Check your understanding =>
**a)** Decide whether each statement agrees with the forum thread about partners and hobbies: (i) the first poster's wife paints and also plays the piano; (ii) one poster's wife, now overseas, may bring him back a camera bag; (iii) the race car hobbyist's partners first met him at the race track. For each, answer yes or no and quote the deciding words from the thread.
**b)** In the forum thread about partners and hobbies, why does the race car hobbyist imply his former partners should have expected his spending? Answer in one to three sentences.
**c)** Carry on the forum thread about partners and hobbies from its last post.

*** Page text ***

I have learned over the years that ANYTHING I buy for my obsession, HAS to come from money I have generated from sales. I would NEVER ask her to buy me anything photography related for birthday or Christmas. And yet the woman is an artist and musician herself. Oils... acrylic.. water color...and plays the piano. Go figure!

Do your significant others support your profession, obsession, hobby... oram I just an oddball??

Ian
 
My wife doesn't necessarily like the hobby itself, but loves that I have a hobby of which I am enthusiastic and passionate about.
She will occasionally look at some shots I've taken, and will even help me with finding a nice place to shoot pictures.

So yeah, she's totally understanding - and about the money aspect - so long as I stick to the budget, I'm all good :)

edited to add: She's currently in overseas, and may even bring me back a nice camera strap that I've asked for.
 
I'm single. So I don't have that problem.

My guess is the OP will be single before too long as well...

Wow..."open and unrestrained hostility", eh? Sounds quite serious to me.
 
This was mentioned on another forum. Someone said after he got married, he sold his camera gear, motorcycle, jet-ski, quad, audio equipment, ham radio, guns and fishing boat.

Now that he's single again, he's going back and acquiring all his old 'fun' stuff.
 
Do your significant others support your profession, obsession, hobby...
No. And each became ex-significant others.

They each knew before we got married that I spent a lot of money on my hobby, and that as time went on I would probably be spending even more money on my hobby as I moved up in the race car classes.
After all they both met me at the race track, and wanted to sit in my race car.
 
Do your significant others support your profession, obsession, hobby...
No. And each (there were 2) became ex-significant others.

They each knew before we got married that I spent a lot of money on my hobby, and that as time went on I would probably be spending even more money on my hobby as I moved up in the race car classes.
After all they both met me at the race track, and wanted to sit in my race car.
 
I'm retired and working on a voluntary basis (aka an "intern"). My lovely wife gives me a little money, every so often, so I can pursue my artistic hobbies.
 
My wife supports me 100% as long as I am reasonable about my budget and needs. She should support your love for something, even if she does't share the same.

*** End of Page text ***
*** Input data ***

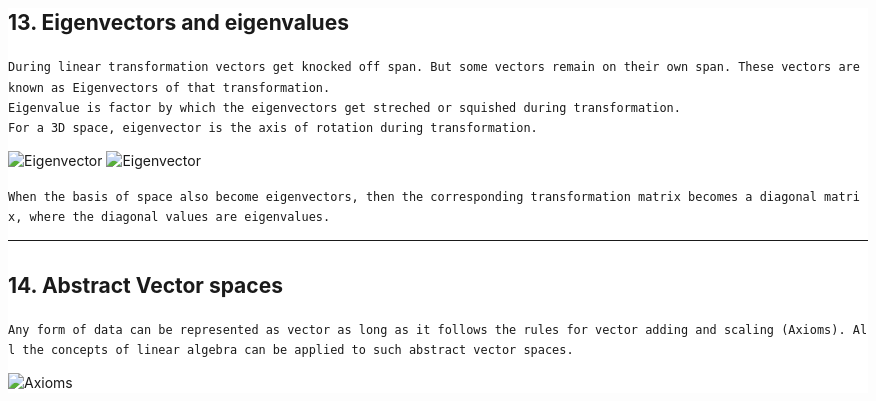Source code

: ## 13. Eigenvectors and eigenvalues
    During linear transformation vectors get knocked off span. But some vectors remain on their own span. These vectors are known as Eigenvectors of that transformation.
    Eigenvalue is factor by which the eigenvectors get streched or squished during transformation.
    For a 3D space, eigenvector is the axis of rotation during transformation.
<img src = "https://www.sharetechnote.com/image/EngMath_Matrix_Eigen_Eq_02.PNG" alt = "Eigenvector" width = "300"> <img src = "https://www.wikihow.com/images/thumb/f/fd/Find-Eigenvalues-and-Eigenvectors-Step-2.jpg/v4-460px-Find-Eigenvalues-and-Eigenvectors-Step-2.jpg.webp" alt = "Eigenvector" width = "400">

    When the basis of space also become eigenvectors, then the corresponding transformation matrix becomes a diagonal matrix, where the diagonal values are eigenvalues.
---

## 14. Abstract Vector spaces
    Any form of data can be represented as vector as long as it follows the rules for vector adding and scaling (Axioms). All the concepts of linear algebra can be applied to such abstract vector spaces.
<img src = "https://tomcircle.files.wordpress.com/2016/12/20161226_032322.png" alt = "Axioms" width = "400"> 


   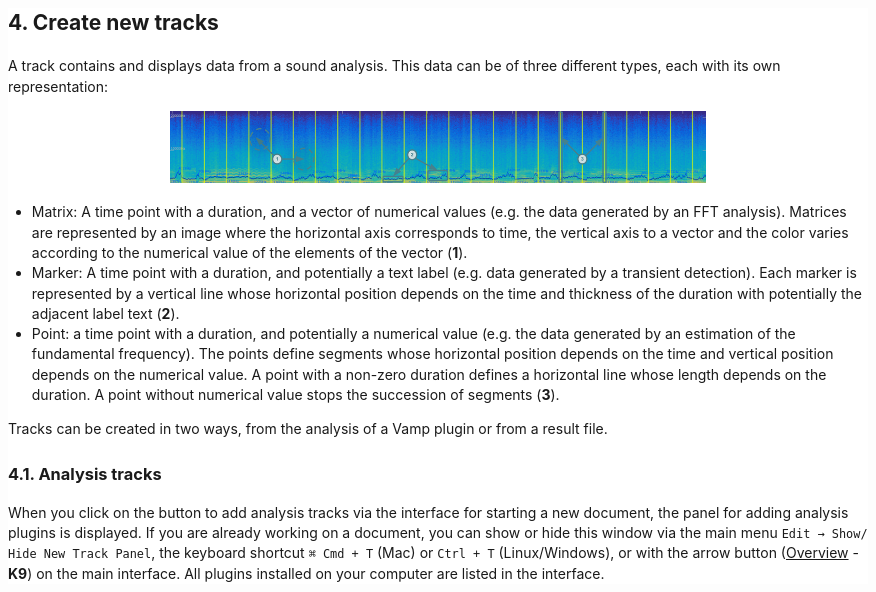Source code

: <div style="page-break-after: always;"></div>

## 4. Create new tracks

A track contains and displays data from a sound analysis. This data can be of three different types, each with its own representation:

<p align="center"><img src="Images/section-tracks.1-v1.0.6.png" alt="Example" width="536"/></p>

- Matrix: A time point with a duration, and a vector of numerical values (e.g. the data generated by an FFT analysis). Matrices are represented by an image where the horizontal axis corresponds to time, the vertical axis to a vector and the color varies according to the numerical value of the elements of the vector (**1**). 
- Marker: A time point with a duration, and potentially a text label (e.g. data generated by a transient detection). Each marker is represented by a vertical line whose horizontal position depends on the time and thickness of the duration with potentially the adjacent label text (**2**). 
- Point: a time point with a duration, and potentially a numerical value (e.g. the data generated by an estimation of the fundamental frequency). The points define segments whose horizontal position depends on the time and vertical position depends on the numerical value. A point with a non-zero duration defines a horizontal line whose length depends on the duration. A point without numerical value stops the succession of segments (**3**).  

Tracks can be created in two ways, from the analysis of a Vamp plugin or from a result file.

### 4.1. Analysis tracks

When you click on the button to add analysis tracks via the interface for starting a new document, the panel for adding analysis plugins is displayed. If you are already working on a document, you can show or hide this window via the main menu `Edit → Show/Hide New Track Panel`, the keyboard shortcut `⌘ Cmd + T` (Mac) or `Ctrl + T` (Linux/Windows), or with the arrow button ([Overview](#2-overview) - **K9**) on the main interface. All plugins installed on your computer are listed in the interface.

*** End of Input data ***

Answers to the problems =>
**a)**
(i) Yes: "Oils... acrylic.. water color...and plays the piano."
(ii) No: "may even bring me back a nice camera strap that I've asked for."
(iii) Yes: "After all they both met me at the race track, and wanted to sit in my race car."

**b)** Before the marriages, both knew that he spent a lot of money on his hobby and would probably spend even more as he moved up in the race car classes. They had also met him at the race track and wanted to sit in his race car.

**c)**
How the spouses address each other's hobbies and pastimes correlates strongly, I think, with the respect they feel towards each other. What is underlying this hostility that your spouse feels, and why is she putting down your creative work? There's more to the story than you have told us.
 
My wife is the CFO in my business. She sees all the money (expenses and revenue). Yes she supports it! :D
 
How the spouses address each other's hobbies and pastimes correlates strongly, I think, with the respect they feel towards each other. What is underlying this hostility that your spouse feels, and why is she putting down your creative work? There's more to the story than you have told us.

I've got to agree here. Is there some sort of professional jealousy here or something going on? Does she want to be the only creative one in the relationship? I can understand some arguments over unreasonable sums of money or a general lip-pursing, but the outright hostility? What's up with that?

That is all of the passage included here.